TextRank also uses the same logic as in PageRank but with some changes:

  1. Text sentences are used in place of WebPages.
  2. The similarity matrix for index [A, B] is filled with similarity values between sentences A & B rather than 1/total_links from Page B to A. a. That similarity values could be depend on the count of the maximum common words in between two sentences or cosine similarity between two sentences. b. Where the term cosine similarity refers to the similarity between two vectors measured by the cosine of the angle between two vectors and determines whether two vectors are pointing in roughly the same direction,as word embedding gives the vector representation of words.

Problem Statement

A system design that could prepare a bullet-point summary by scanning through multiple articles. This is essentially a Single-Domain-Multiple-Documents Summarization task,i.e., we will take multiple articles as input and generate a single bullet-point summary.

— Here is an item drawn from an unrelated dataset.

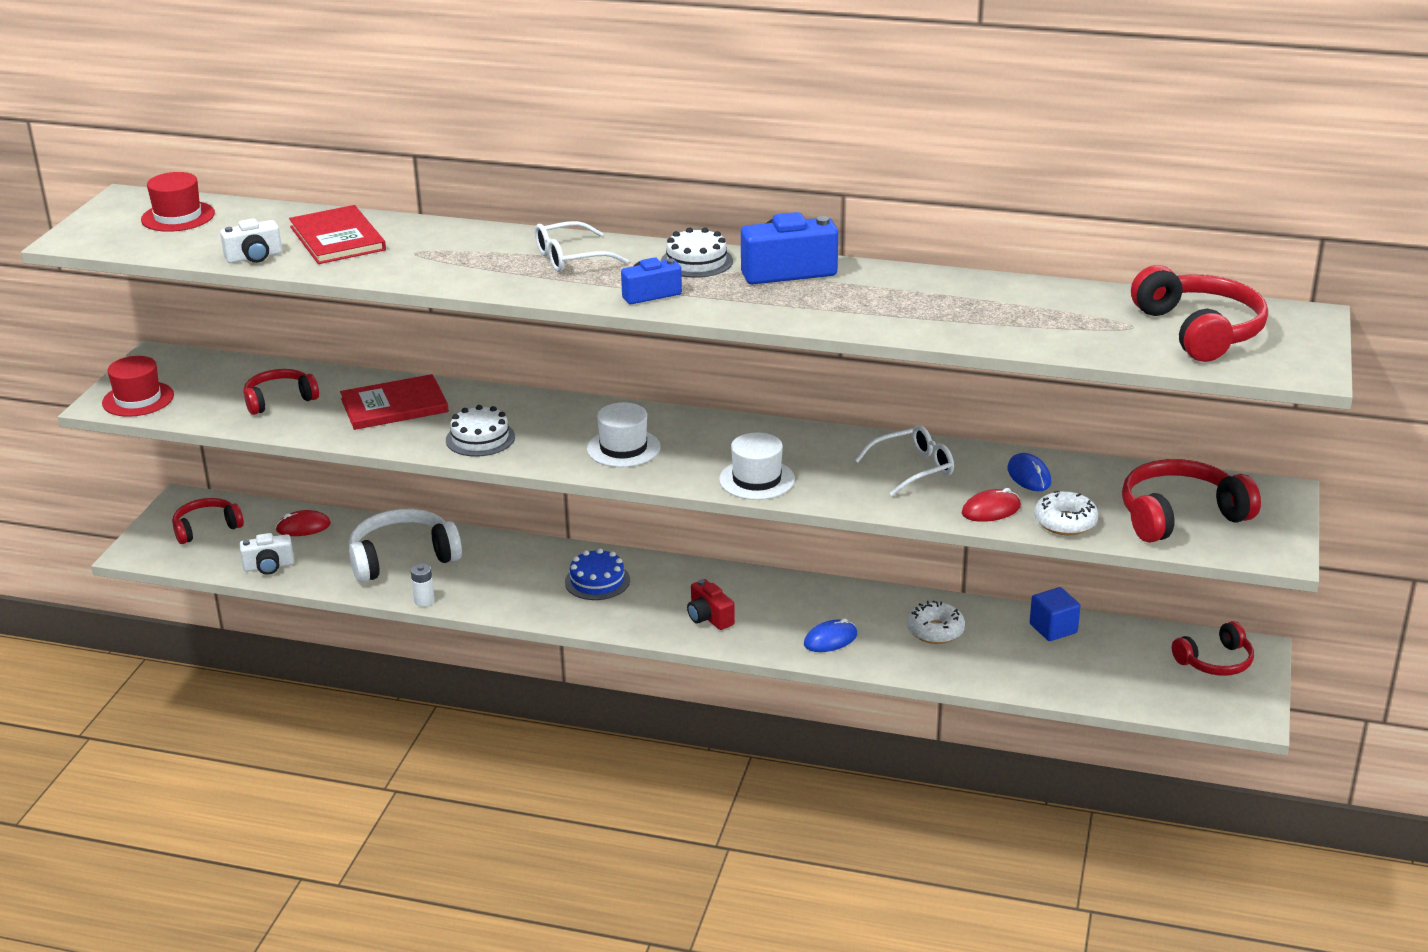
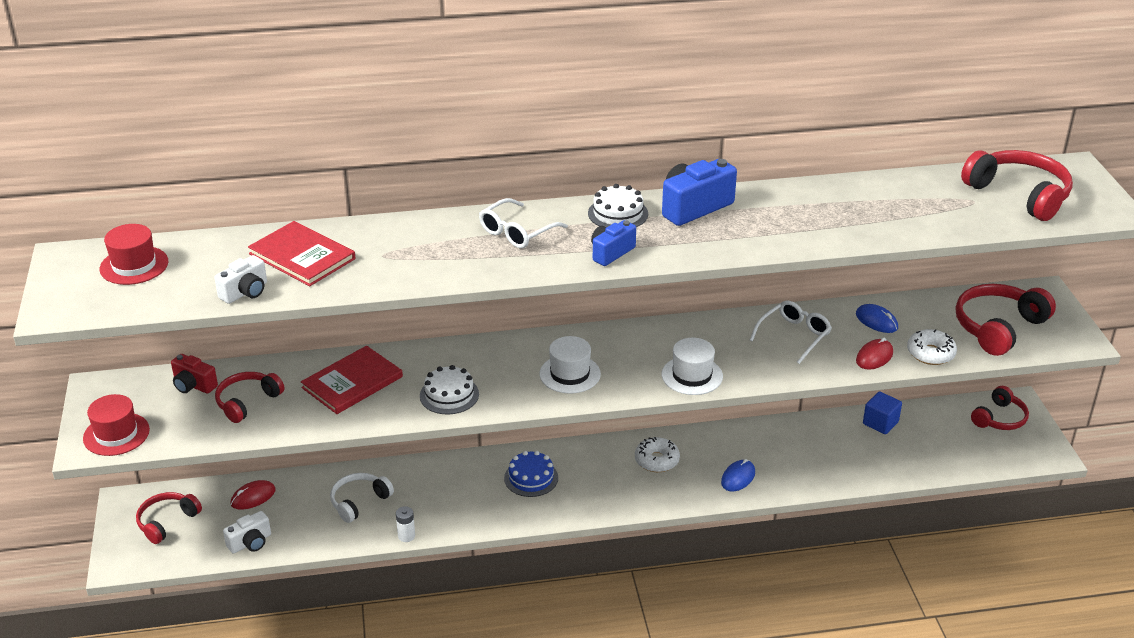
camera: 25 degrees left, 5 degrees up
(402, 557) = (359, 502): white headphones -> white headphones, size x0.63
(709, 617) = (638, 485): red camera -> red camera (193, 385)
(935, 631) = (804, 448): white donut -> white donut (656, 460)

The text summarization approach we will consider here will be extraction-based.

Dataset Description

the dataset we are using here for this problem is a CSV file that contains four different sources attributes defined as follows :

article id article title article text article source

But the centre of attraction for our problem will be the third attribute i.e, article text. We will consider the article text from all rows and combine them all to summarize into one.

Dataset Preprocessing

Import CSV data into pandas dataframe. Consider article text attribute and convert them all into a list of sentences. Remove punctuations, numbers and special characters. Make alphabets lowercase. Get rid of the stopwords present in the sentences.

Finally, we will have a list of clean sentences to create vectors for sentences in our data with the help of the GloVe word vectors.

Implementation of the TextRank Algorithm

Steps to follow after preprocessing phase: Representing sentences into vectors using the word embedding. Preparation of Similarity Matrix. Conversion of Similarity Matrix into graph/network to apply the PageRank Algorithm. Applying the PageRank Algorithm. Extracting summary using top N sentences based on their rankings.